Wie steht es mit der Handlungsfähigkeit des Menschen, wenn ihn zunehmend Expertensysteme alias KI umgeben und seine Entscheidungen vorwegnehmen?

Stefan Krempl | heise online

Es ist das Mantra, das von Verfechtern der Künstlichen Intelligenz (KI) immer wieder als Beruhigungspille gereicht und von Datenethikern allseits gefordert wird: Die „letzte“ Entscheidungsgewalt über auch noch so ausgefuchste Algorithmen-getriebene Systeme hat natürlich der Mensch. Ob es ums Töten mit Killer-Drohnen geht oder die brenzlige Situation beim Fahren mit Autopilot: ein vernunftbegabtes Wesen aus Fleisch und Blut soll immer eingriffsfähig sein und die Geschicke auf Basis der maschinellen Erkennungsmöglichkeiten im Endeffekt lenken.

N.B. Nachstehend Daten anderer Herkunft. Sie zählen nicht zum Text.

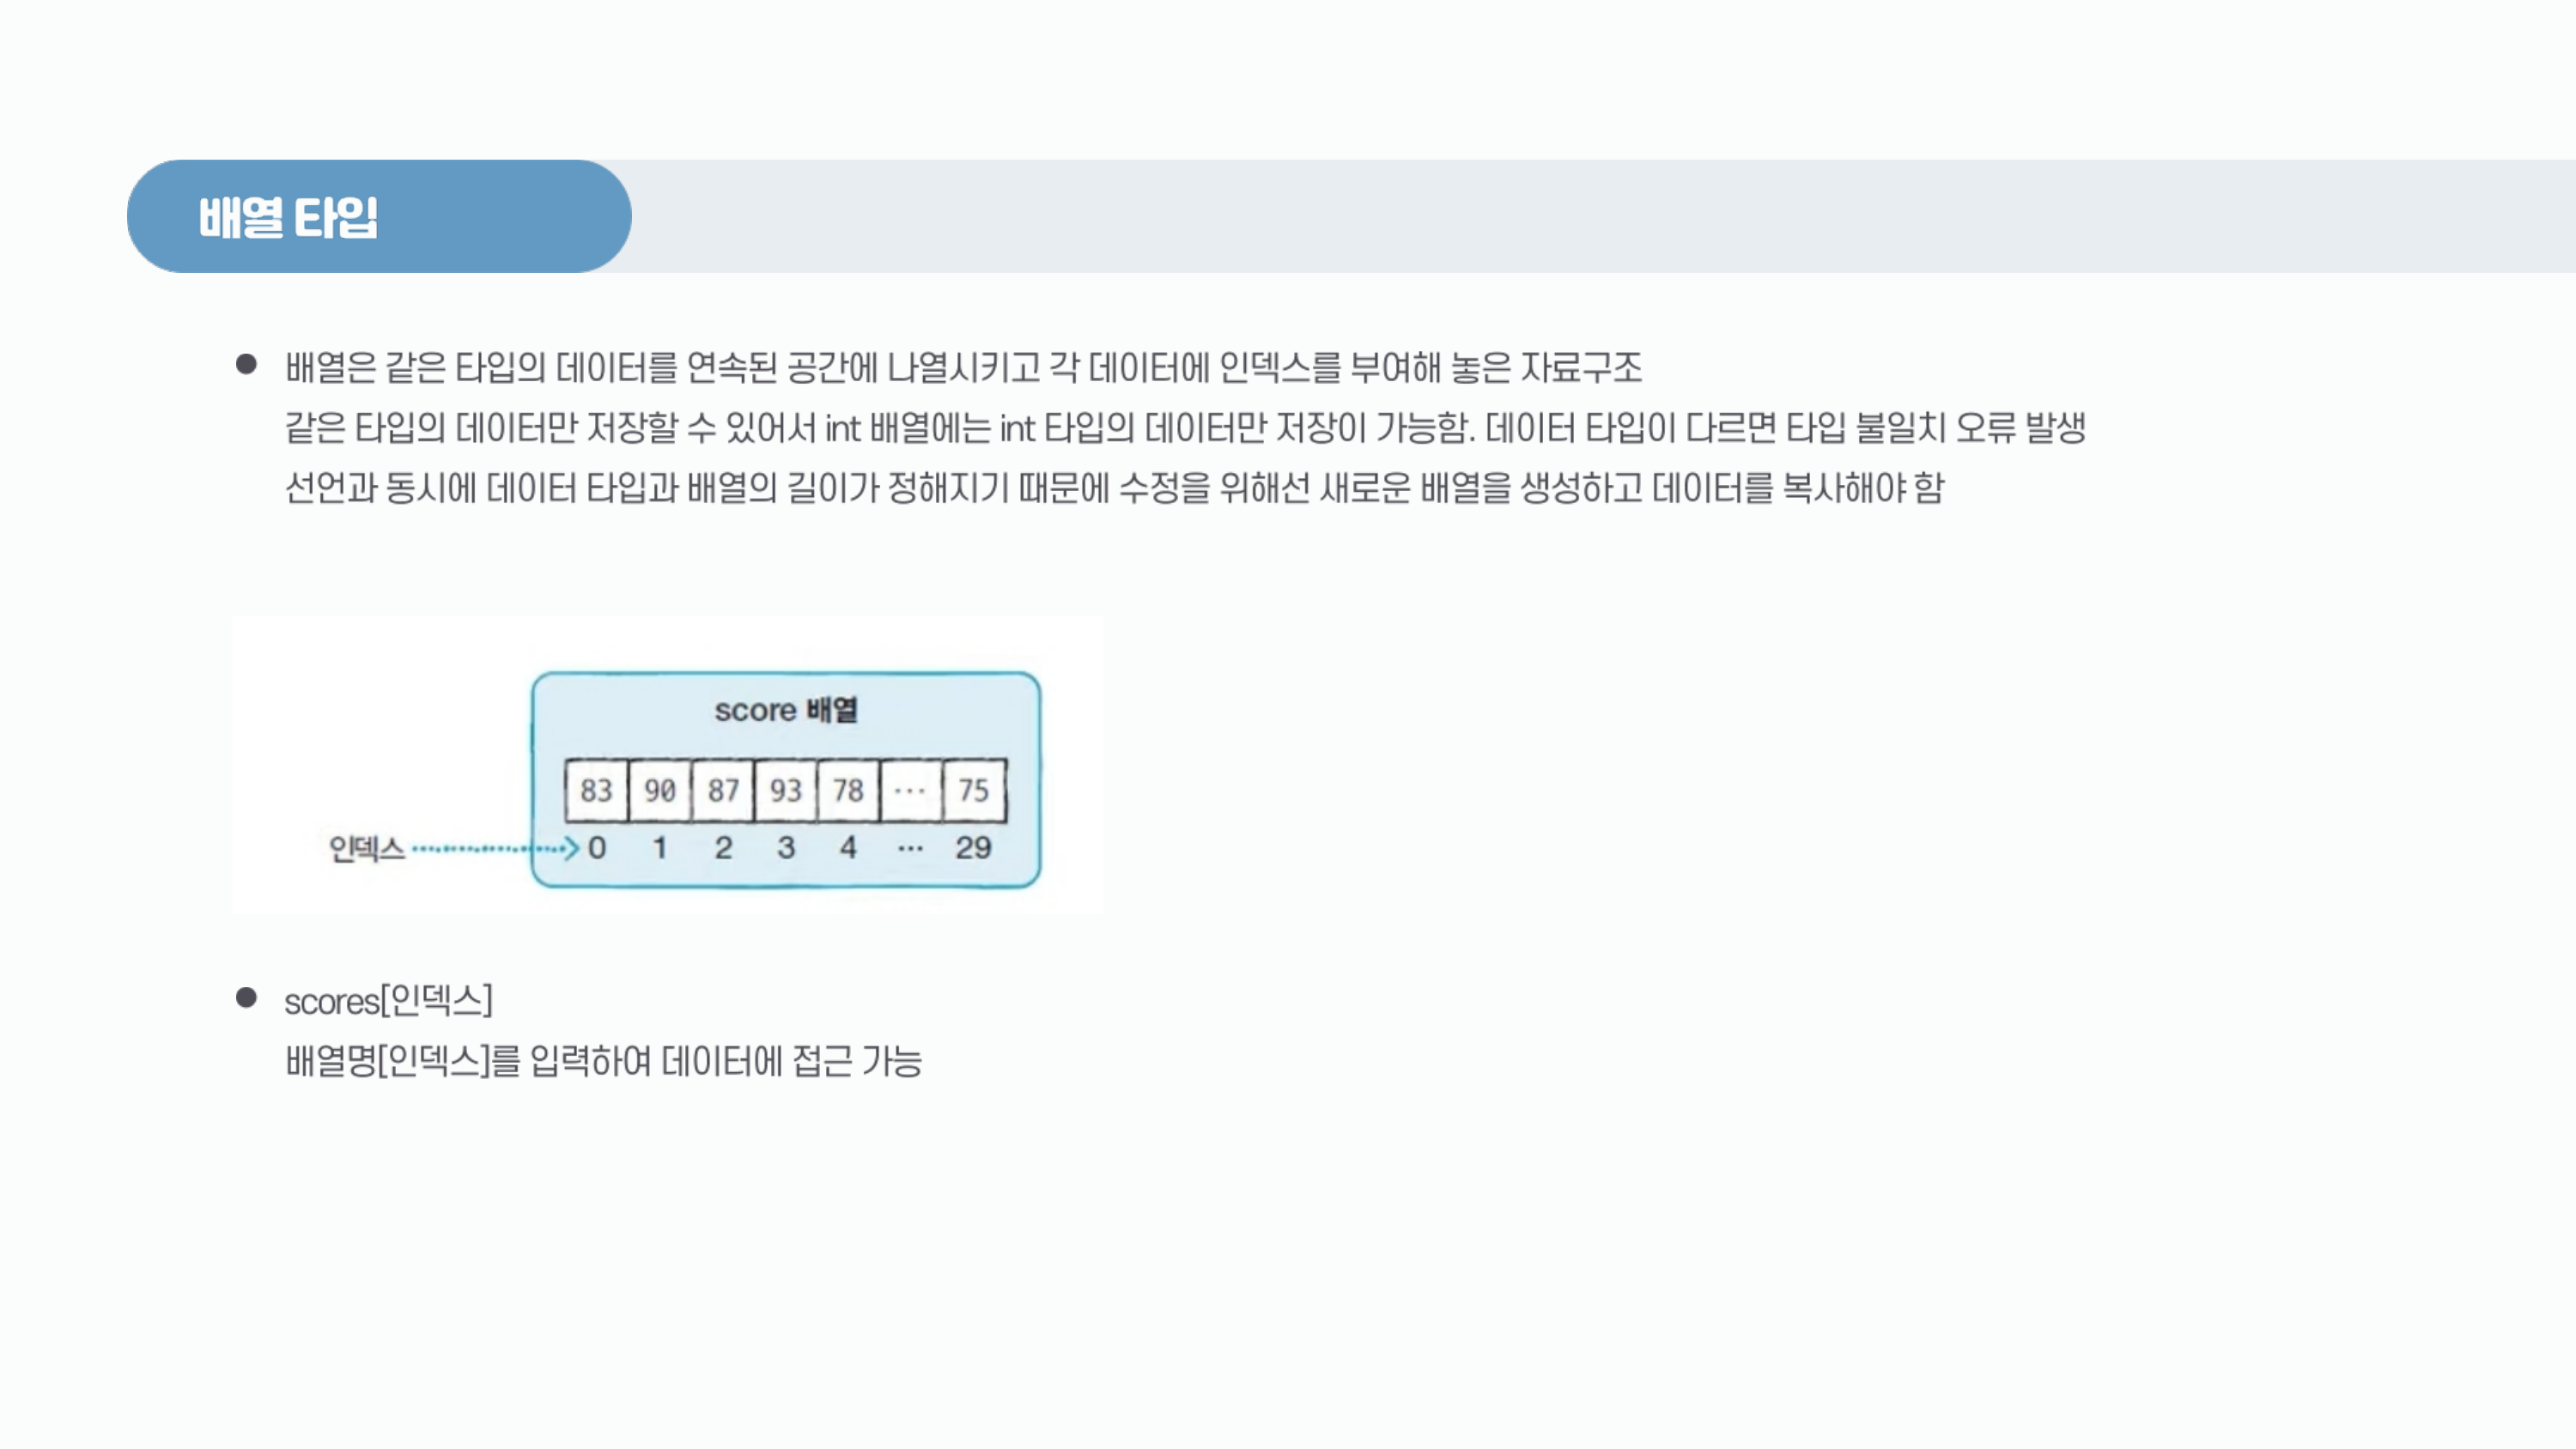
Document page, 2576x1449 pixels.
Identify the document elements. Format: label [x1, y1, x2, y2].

picture [279, 971, 940, 1100]
text_box [127, 160, 632, 273]
text_box [236, 354, 258, 376]
picture [191, 180, 400, 270]
picture [279, 337, 2104, 527]
text_box [236, 987, 258, 1009]
text_box [233, 616, 1103, 915]
text_box [633, 160, 2576, 273]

Vor allem im militärisch-industriellen Komplex, wo längst an autonomen tödlichen Waffen geforscht und gearbeitet wird, wird diese Zauberformel beschworen. Der Mensch bleibe auch bei weitgehend autonom agierenden Kampfsystemen „in the loop“, lautet hier die Standardversicherung. Er bestimme also, welches Ziel die Maschine angreift, und löse innerhalb der Entscheidungskette dann auch die Hellfire-Rakete oder den Gewehrschuss aus.